→ SELECTED PASSAGE
-- Opening Marker --

Sam Greenwood
Matt Wallace tamed a windy Sea Island, shooting a 64 to grab a share of the lead, with emergency caddie Jeffrey Cammon on the bag.
By Shane Ryan
ST. SIMONS ISLAND, Ga. — On a slightly grey, very windy day at Sea Island Golf Course, England’s Matt Wallace battled his way to a tie for first with an opening-round 64 at the RSM Classic. His partner in crime was Jeffrey Cammon, a club-fitter who was conscripted for caddie duty when Dave McNeilly, Wallace’s usual looper, tested positive for COVID-19 on Monday. On paper, playing in a foreign country with a new caddie in rough weather is an obvious recipe for failure, so it goes without saying that Wallace turned in what is arguably the best round of his PGA Tour career.

-- Closing Marker --

→ TASK 1
In the golf report, rewrite the passage from "Sam Greenwood" up to and including "PGA Tour career.", replacing "windy" with "gusty".
→ TASK 2
Write the next part of the RSM Classic report, picking up after its final sentence.

→ RECORD SET

-- Opening Marker --

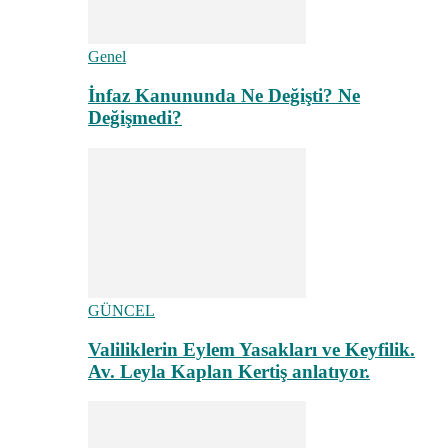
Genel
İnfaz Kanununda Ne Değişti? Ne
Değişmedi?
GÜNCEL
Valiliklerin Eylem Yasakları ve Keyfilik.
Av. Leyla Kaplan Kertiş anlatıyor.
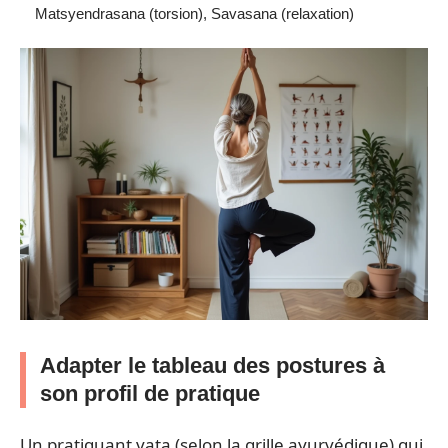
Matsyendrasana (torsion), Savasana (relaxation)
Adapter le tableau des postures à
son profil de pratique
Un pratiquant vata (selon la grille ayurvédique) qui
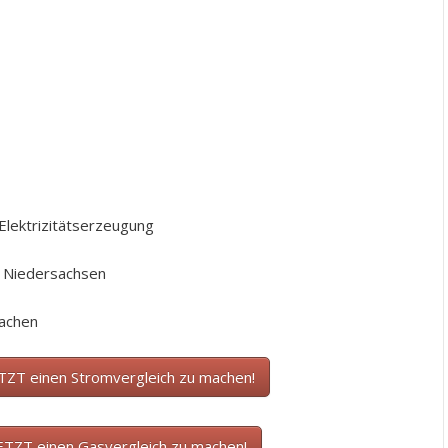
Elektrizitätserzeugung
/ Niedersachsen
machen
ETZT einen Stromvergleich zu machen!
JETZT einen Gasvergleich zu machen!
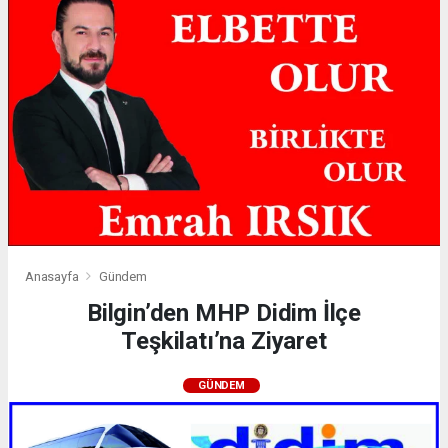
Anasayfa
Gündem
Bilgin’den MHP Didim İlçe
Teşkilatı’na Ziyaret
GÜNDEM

-- Closing Marker --
-- Opening Marker --

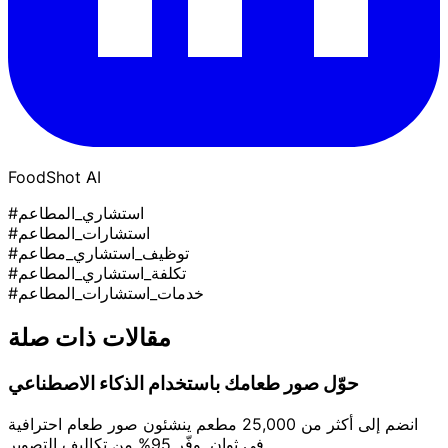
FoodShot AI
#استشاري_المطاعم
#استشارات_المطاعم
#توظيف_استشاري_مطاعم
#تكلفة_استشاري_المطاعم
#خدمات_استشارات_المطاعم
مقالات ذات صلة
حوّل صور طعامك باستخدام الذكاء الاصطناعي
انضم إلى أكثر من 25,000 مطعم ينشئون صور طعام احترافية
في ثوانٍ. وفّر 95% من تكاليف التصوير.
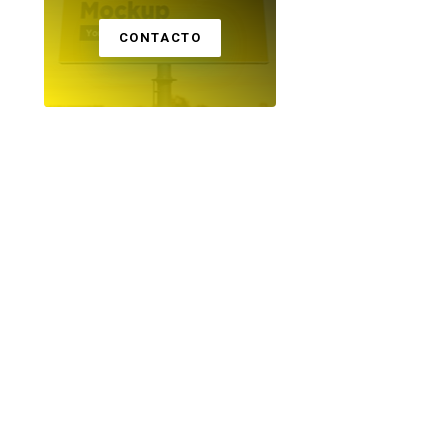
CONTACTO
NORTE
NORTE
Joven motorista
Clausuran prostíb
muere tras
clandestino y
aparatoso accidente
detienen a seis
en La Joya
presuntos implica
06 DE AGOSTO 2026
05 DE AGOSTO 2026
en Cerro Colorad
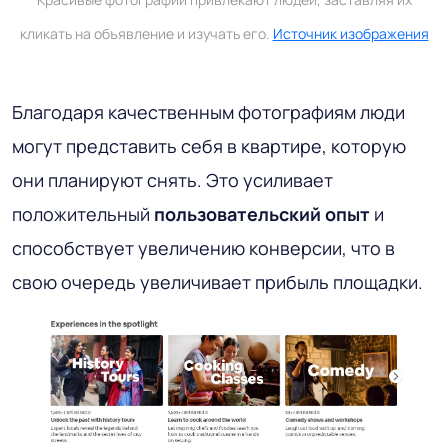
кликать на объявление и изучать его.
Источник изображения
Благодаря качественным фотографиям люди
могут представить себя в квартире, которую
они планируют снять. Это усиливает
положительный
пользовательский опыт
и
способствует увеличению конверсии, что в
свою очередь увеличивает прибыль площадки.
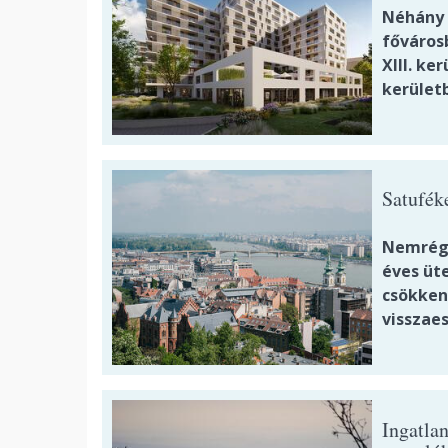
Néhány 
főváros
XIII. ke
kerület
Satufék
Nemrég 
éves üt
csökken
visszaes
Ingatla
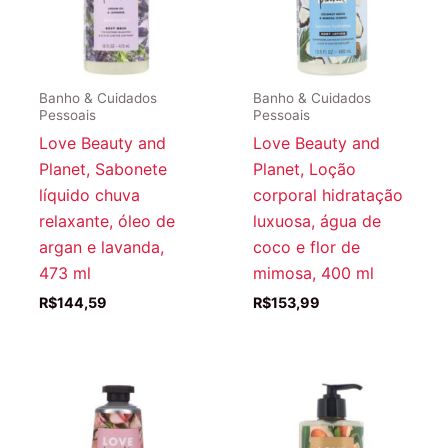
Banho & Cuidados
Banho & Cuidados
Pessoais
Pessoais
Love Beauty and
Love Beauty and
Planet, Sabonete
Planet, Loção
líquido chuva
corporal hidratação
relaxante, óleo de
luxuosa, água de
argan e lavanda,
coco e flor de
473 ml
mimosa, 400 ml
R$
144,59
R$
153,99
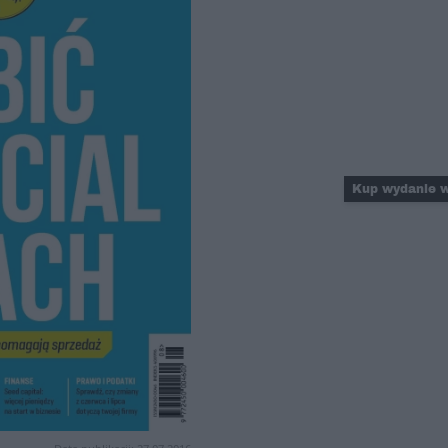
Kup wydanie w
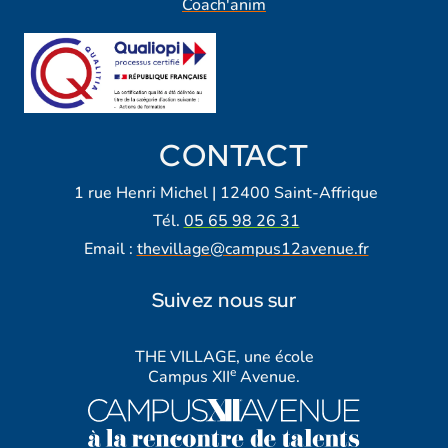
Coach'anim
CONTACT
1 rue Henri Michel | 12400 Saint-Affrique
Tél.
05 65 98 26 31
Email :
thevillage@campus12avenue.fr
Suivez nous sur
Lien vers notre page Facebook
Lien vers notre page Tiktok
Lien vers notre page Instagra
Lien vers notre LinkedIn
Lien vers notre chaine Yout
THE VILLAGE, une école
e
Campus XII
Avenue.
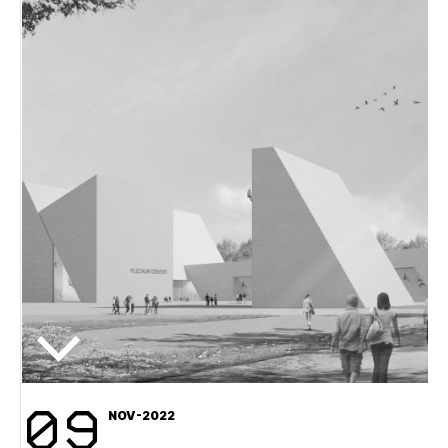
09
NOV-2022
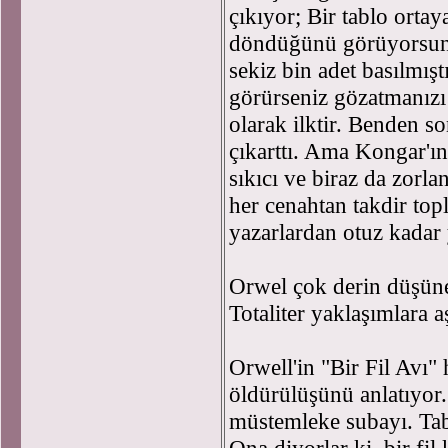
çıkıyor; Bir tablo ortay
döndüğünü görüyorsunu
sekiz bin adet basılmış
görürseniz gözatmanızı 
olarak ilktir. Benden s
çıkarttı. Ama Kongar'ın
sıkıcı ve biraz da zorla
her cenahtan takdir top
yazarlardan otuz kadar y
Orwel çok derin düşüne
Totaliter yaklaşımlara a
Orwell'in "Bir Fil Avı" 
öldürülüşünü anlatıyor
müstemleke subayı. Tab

-- Closing Marker --

→ RESULT 1
Sam Greenwood
Matt Wallace tamed a gusty Sea Island, shooting a 64 to grab a share of the lead, with emergency caddie Jeffrey Cammon on the bag.
By Shane Ryan
ST. SIMONS ISLAND, Ga. — On a slightly grey, very gusty day at Sea Island Golf Course, England’s Matt Wallace battled his way to a tie for first with an opening-round 64 at the RSM Classic. His partner in crime was Jeffrey Cammon, a club-fitter who was conscripted for caddie duty when Dave McNeilly, Wallace’s usual looper, tested positive for COVID-19 on Monday. On paper, playing in a foreign country with a new caddie in rough weather is an obvious recipe for failure, so it goes without saying that Wallace turned in what is arguably the best round of his PGA Tour career.

→ RESULT 2
How much credit Cammon deserves … well, future historians may differ. When the week began, Wallace contacted Justin Parsons, a Northern Irishman and instructor at Sea Island who he had met on the European Tour, looking for a new caddie. Parson directed Wallace to Cammon, and after the two were introduced, Cammon asked his temporary boss both how much and when he should talk during the week.
“I was like, ‘Listen, mate, I don’t need anything,’ “ Wallace said. “‘I’ll ask you a question and you answer it just with pure facts of what you think.’”
True to that dictum, Wallace’s descriptions of their interactions Thursday on Sea Island’s Seaside course were not particularly cinematic, including this verbatim exchange:
“Is the wind more out of the left than it is helping?”
“Yep.”
That said, Cammon’s calm presence settled Wallace, and the surrogate caddie managed to give a perfect read on the fifth hole, where Wallace holed a 21-footer for birdie. After that, Wallace told him to quit while he was ahead.
“I said, ‘Don’t read anymore putts because you’re 100 percent,’” Wallace joked. “But no, he’s been great. He’s really chill.”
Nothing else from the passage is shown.